■ **DIRECTIONS**:
Filter the entries, keeping every line with the word "align".
:: RECORD EXTRACTS ::
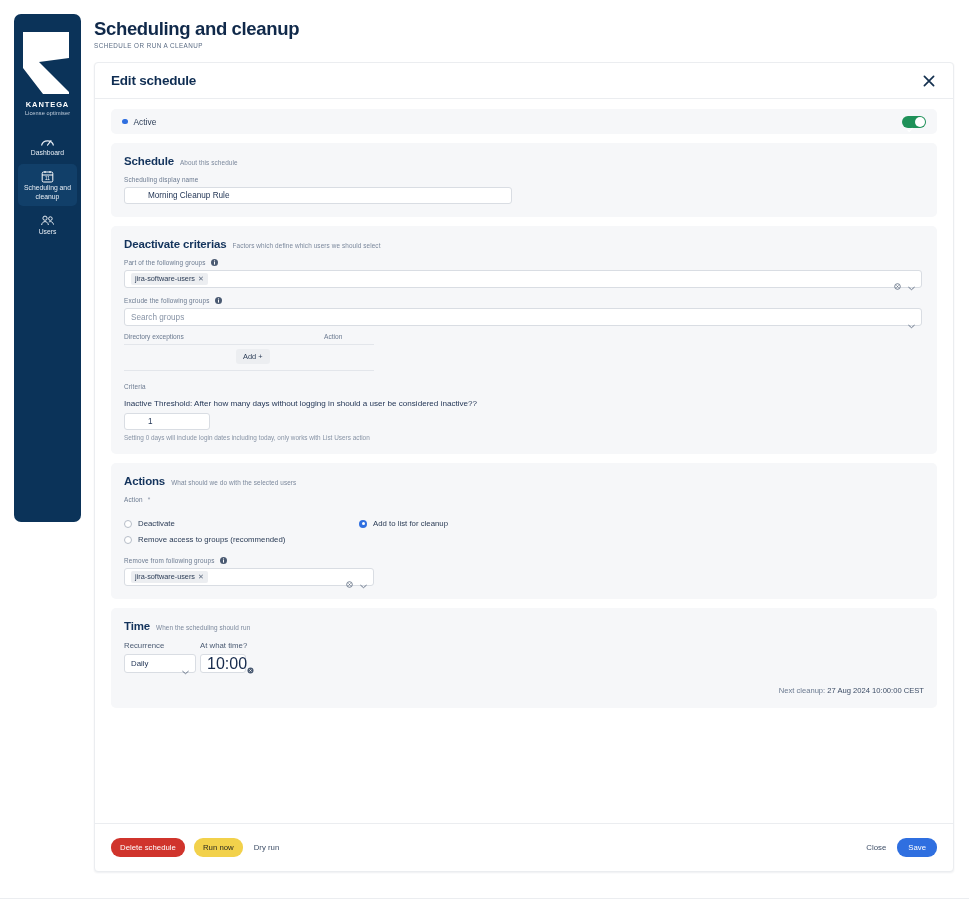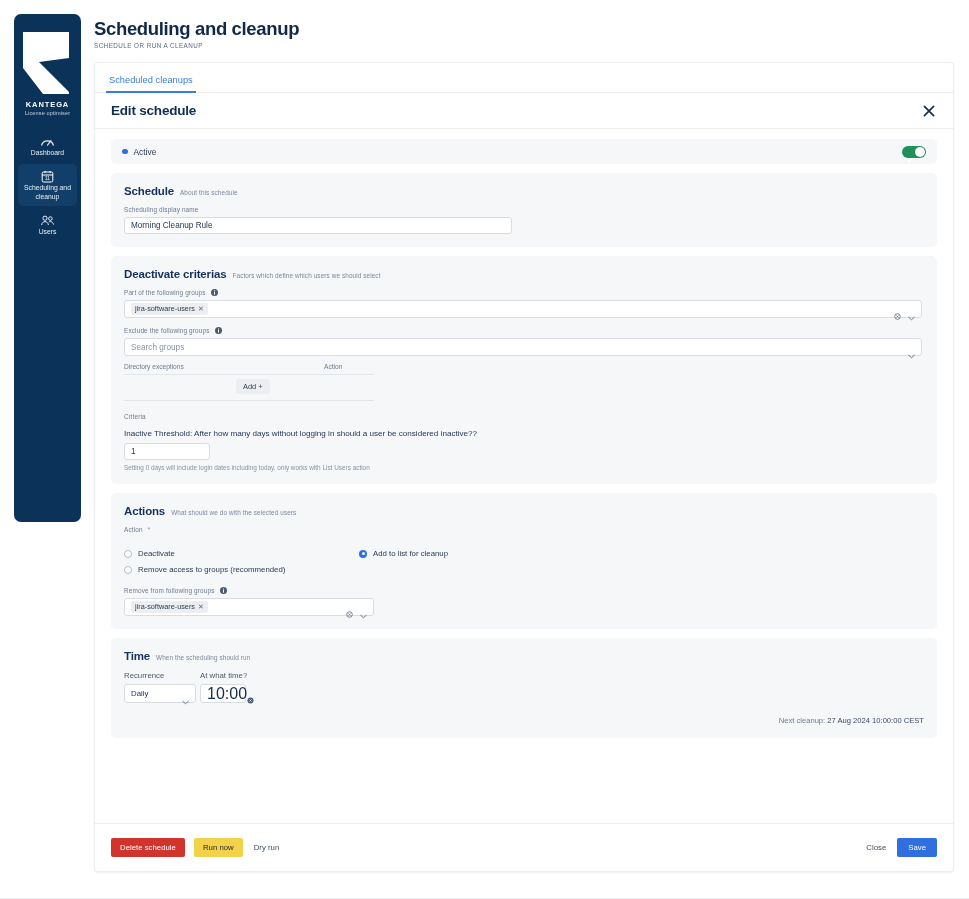--- a/index.html
+++ b/index.html
@@ -213,9 +213,6 @@
 
   <div class="main-card">
 
-    <div class="tabbar">
-      <div class="tab">Scheduled cleanups</div>
-    </div>
 
     <div class="card-head">
       <div class="card-title">Edit schedule</div>

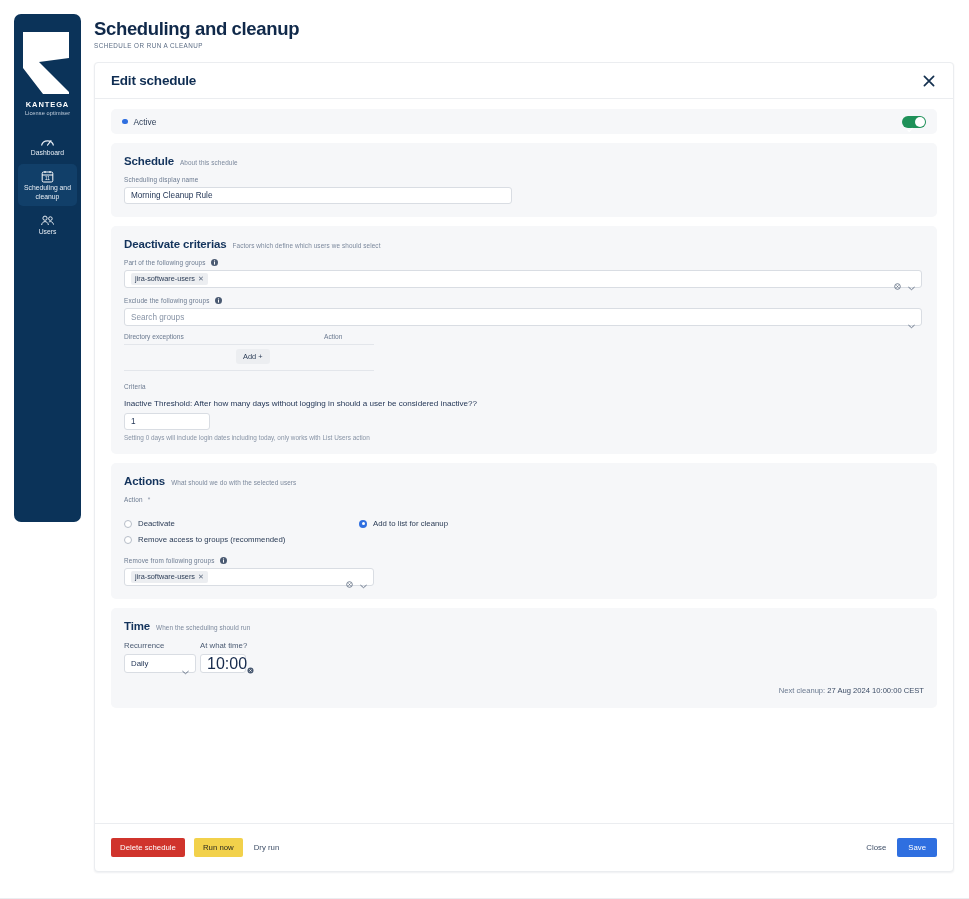--- a/index.html
+++ b/index.html
@@ -89,7 +89,7 @@
 
   .text-input {
     height: 17px; border: 1px solid #d9dde3; border-radius: 3px; background: #fff;
-    font-size: 8.2px; color: #243757; padding: 0 6px; display: flex; align-items: center;
+    font-size: 8.2px; color: #243757; padding: 0 23px; display: flex; align-items: center;
   }
   .ti-name { width: 388px; }
   .ti-days { width: 86px; }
:::
■ **RESPONSE AREA**:
-    font-size: 8.2px; color: #243757; padding: 0 6px; display: flex; align-items: center;
+    font-size: 8.2px; color: #243757; padding: 0 23px; display: flex; align-items: center;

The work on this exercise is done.